The task
Lay out everything from the start of the records down to the line containing "state / province: Texas" as a numbered list, leaving out any blank lines.

:: Stored rows ::

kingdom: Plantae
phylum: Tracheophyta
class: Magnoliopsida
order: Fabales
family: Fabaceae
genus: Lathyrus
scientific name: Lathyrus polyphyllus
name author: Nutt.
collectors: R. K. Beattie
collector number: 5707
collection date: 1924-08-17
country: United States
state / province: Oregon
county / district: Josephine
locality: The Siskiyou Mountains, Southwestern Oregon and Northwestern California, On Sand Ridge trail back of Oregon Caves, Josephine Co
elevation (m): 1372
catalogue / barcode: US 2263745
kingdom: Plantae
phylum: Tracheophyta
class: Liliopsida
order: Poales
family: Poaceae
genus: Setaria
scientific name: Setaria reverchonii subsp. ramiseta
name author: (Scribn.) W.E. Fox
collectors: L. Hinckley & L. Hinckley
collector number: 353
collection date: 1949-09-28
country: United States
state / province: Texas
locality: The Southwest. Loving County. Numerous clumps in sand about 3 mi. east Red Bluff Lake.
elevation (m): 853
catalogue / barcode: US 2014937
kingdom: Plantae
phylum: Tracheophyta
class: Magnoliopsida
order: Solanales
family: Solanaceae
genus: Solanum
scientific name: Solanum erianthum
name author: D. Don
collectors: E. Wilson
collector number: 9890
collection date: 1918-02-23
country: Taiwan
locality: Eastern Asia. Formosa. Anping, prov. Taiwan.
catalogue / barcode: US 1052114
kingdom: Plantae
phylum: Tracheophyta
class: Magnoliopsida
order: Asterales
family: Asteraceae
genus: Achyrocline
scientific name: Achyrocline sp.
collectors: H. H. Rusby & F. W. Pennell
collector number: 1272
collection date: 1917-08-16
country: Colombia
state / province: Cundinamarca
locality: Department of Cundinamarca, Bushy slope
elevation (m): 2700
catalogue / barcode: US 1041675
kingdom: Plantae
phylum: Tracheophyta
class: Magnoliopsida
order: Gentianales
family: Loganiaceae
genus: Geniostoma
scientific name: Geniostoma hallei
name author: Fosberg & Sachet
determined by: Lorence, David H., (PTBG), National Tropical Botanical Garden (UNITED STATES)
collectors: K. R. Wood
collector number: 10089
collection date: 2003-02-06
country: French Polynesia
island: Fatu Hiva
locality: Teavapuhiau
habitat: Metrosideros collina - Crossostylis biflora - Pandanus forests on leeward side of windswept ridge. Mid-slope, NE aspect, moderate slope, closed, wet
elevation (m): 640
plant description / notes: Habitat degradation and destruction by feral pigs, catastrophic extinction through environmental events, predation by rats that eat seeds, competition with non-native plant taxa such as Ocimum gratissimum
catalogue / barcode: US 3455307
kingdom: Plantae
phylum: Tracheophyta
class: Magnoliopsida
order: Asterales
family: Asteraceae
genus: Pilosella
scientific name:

:::

Result
1. kingdom: Plantae
2. phylum: Tracheophyta
3. class: Magnoliopsida
4. order: Fabales
5. family: Fabaceae
6. genus: Lathyrus
7. scientific name: Lathyrus polyphyllus
8. name author: Nutt.
9. collectors: R. K. Beattie
10. collector number: 5707
11. collection date: 1924-08-17
12. country: United States
13. state / province: Oregon
14. county / district: Josephine
15. locality: The Siskiyou Mountains, Southwestern Oregon and Northwestern California, On Sand Ridge trail back of Oregon Caves, Josephine Co
16. elevation (m): 1372
17. catalogue / barcode: US 2263745
18. kingdom: Plantae
19. phylum: Tracheophyta
20. class: Liliopsida
21. order: Poales
22. family: Poaceae
23. genus: Setaria
24. scientific name: Setaria reverchonii subsp. ramiseta
25. name author: (Scribn.) W.E. Fox
26. collectors: L. Hinckley & L. Hinckley
27. collector number: 353
28. collection date: 1949-09-28
29. country: United States
30. state / province: Texas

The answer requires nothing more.